Extracted material ->
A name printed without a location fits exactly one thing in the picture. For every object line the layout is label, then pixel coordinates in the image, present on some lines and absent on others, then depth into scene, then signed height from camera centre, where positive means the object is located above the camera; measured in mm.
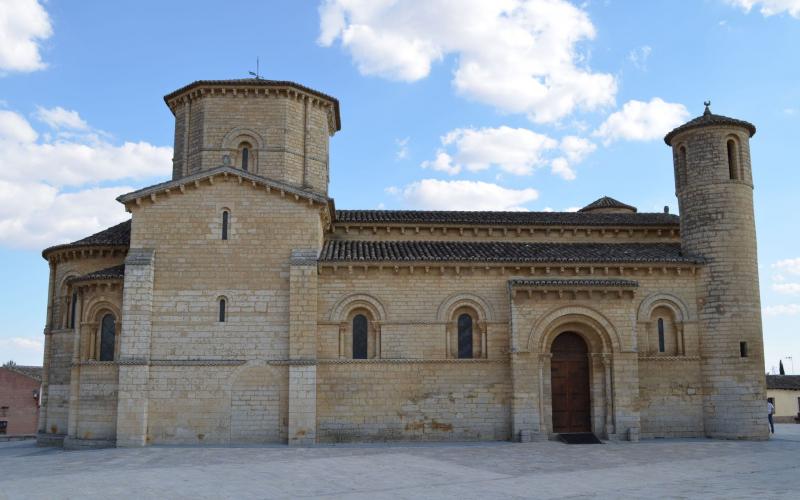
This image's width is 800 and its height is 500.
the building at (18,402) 42938 -2360
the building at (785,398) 41031 -2321
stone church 21672 +1013
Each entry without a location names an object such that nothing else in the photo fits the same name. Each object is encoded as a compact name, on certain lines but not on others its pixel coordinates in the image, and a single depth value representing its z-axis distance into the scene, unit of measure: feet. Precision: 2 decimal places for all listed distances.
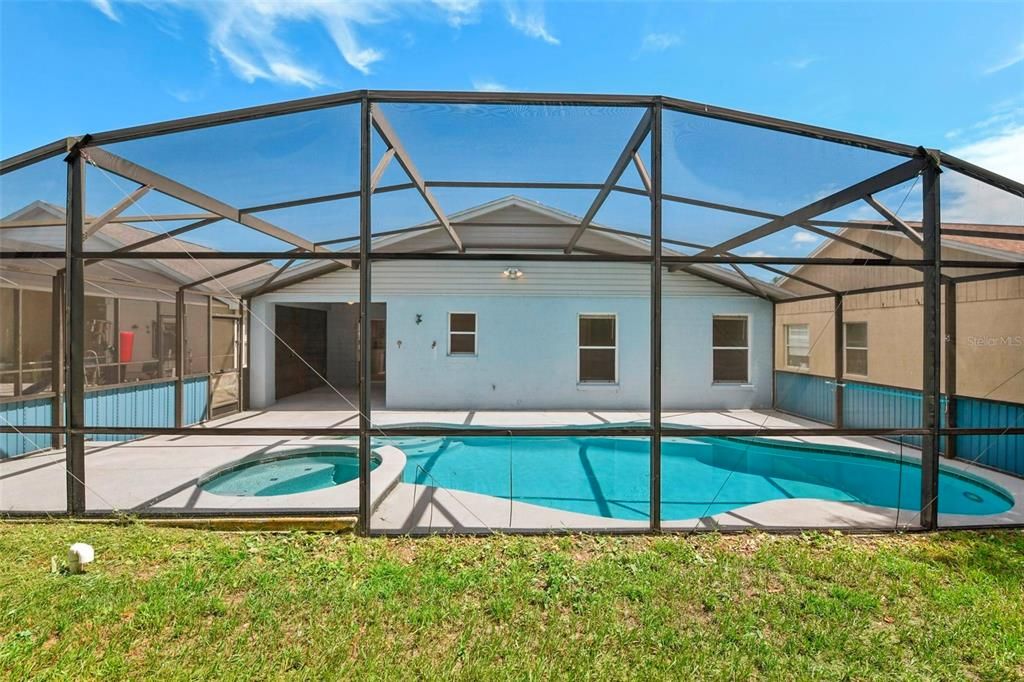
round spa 16.99
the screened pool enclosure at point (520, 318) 12.04
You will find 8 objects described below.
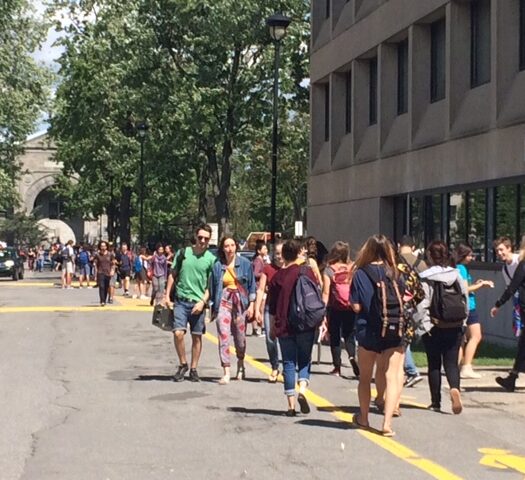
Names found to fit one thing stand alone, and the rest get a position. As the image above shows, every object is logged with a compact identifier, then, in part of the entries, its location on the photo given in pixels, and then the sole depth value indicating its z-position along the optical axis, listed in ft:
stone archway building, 343.05
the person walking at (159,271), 95.96
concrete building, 67.41
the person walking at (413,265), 43.98
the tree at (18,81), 164.14
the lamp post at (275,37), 87.79
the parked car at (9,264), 182.60
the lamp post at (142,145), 152.09
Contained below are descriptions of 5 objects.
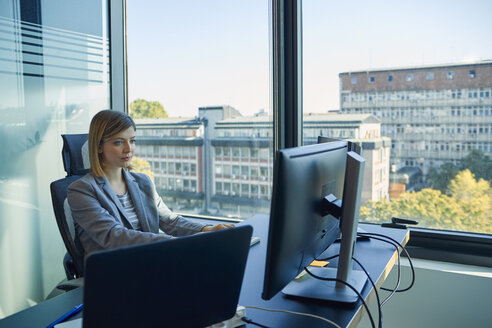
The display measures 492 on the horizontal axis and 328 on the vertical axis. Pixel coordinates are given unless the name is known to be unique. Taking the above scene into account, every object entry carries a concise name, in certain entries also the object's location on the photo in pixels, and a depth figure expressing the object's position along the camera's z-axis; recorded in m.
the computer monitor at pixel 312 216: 1.01
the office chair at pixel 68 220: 1.75
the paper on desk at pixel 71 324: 1.05
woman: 1.67
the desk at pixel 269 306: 1.12
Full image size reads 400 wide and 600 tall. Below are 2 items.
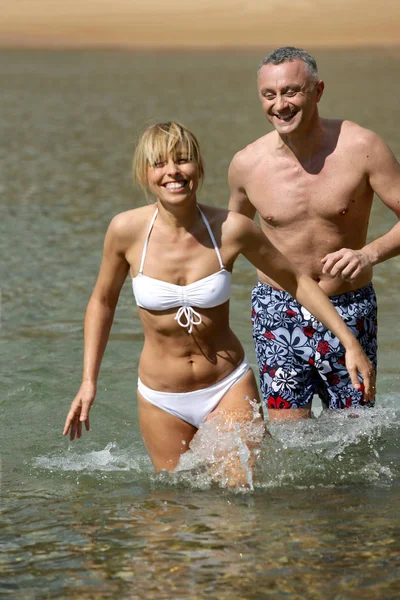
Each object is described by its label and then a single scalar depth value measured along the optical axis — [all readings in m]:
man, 10.72
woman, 9.39
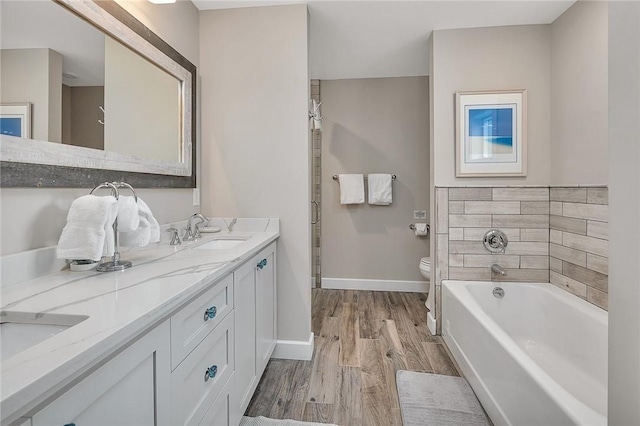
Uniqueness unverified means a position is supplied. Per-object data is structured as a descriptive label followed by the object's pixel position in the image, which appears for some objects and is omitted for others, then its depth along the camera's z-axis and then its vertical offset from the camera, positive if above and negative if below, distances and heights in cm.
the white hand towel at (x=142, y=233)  120 -9
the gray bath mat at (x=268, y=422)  156 -106
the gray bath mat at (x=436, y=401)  160 -106
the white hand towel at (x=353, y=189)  358 +25
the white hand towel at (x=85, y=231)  104 -7
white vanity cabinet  64 -45
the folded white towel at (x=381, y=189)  354 +25
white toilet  305 -56
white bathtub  115 -73
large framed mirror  101 +47
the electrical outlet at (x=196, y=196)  218 +10
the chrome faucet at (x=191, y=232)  189 -14
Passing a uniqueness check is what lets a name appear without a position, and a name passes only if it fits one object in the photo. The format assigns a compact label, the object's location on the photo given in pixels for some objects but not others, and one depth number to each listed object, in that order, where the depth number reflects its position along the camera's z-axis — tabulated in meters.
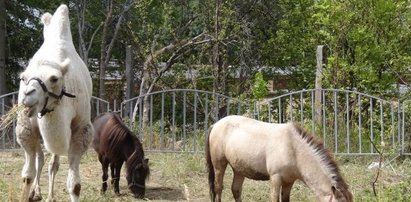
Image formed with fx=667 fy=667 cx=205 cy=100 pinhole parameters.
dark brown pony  8.08
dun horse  6.18
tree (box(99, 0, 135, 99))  15.13
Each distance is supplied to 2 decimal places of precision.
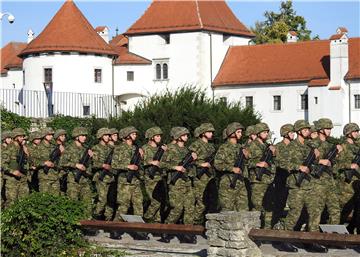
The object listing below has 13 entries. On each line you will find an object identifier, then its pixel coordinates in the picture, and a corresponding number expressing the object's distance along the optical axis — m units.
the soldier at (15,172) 19.47
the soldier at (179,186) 16.66
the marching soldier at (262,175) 16.39
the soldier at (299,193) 15.46
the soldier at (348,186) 16.20
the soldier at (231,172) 16.20
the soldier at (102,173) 18.05
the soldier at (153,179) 17.28
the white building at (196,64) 66.44
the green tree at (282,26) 79.90
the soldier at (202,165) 16.70
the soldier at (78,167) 18.48
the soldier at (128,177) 17.47
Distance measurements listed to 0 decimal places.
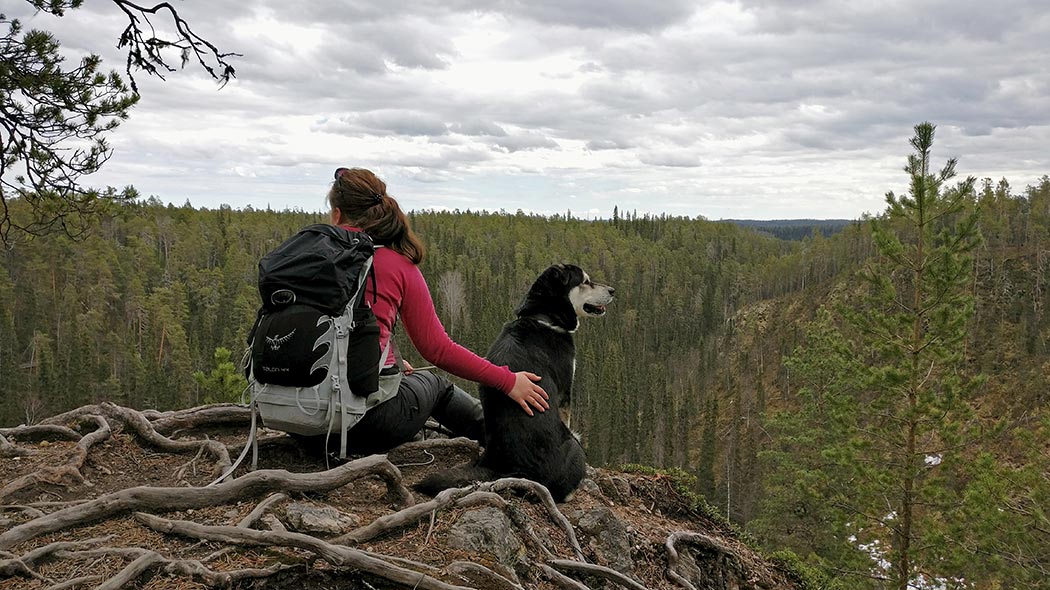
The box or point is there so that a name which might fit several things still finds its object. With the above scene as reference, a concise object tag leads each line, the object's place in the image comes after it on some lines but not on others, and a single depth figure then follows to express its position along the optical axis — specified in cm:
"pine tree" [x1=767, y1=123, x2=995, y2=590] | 1414
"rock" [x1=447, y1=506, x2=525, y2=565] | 359
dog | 453
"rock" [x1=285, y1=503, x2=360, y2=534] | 351
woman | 416
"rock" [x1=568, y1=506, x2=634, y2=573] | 443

Work request ->
Nothing but the lines with "lamp" should be returned, copied from the entries above.

Response to this task ->
the lamp post at (275,37), 87.79
the lamp post at (142,145), 152.09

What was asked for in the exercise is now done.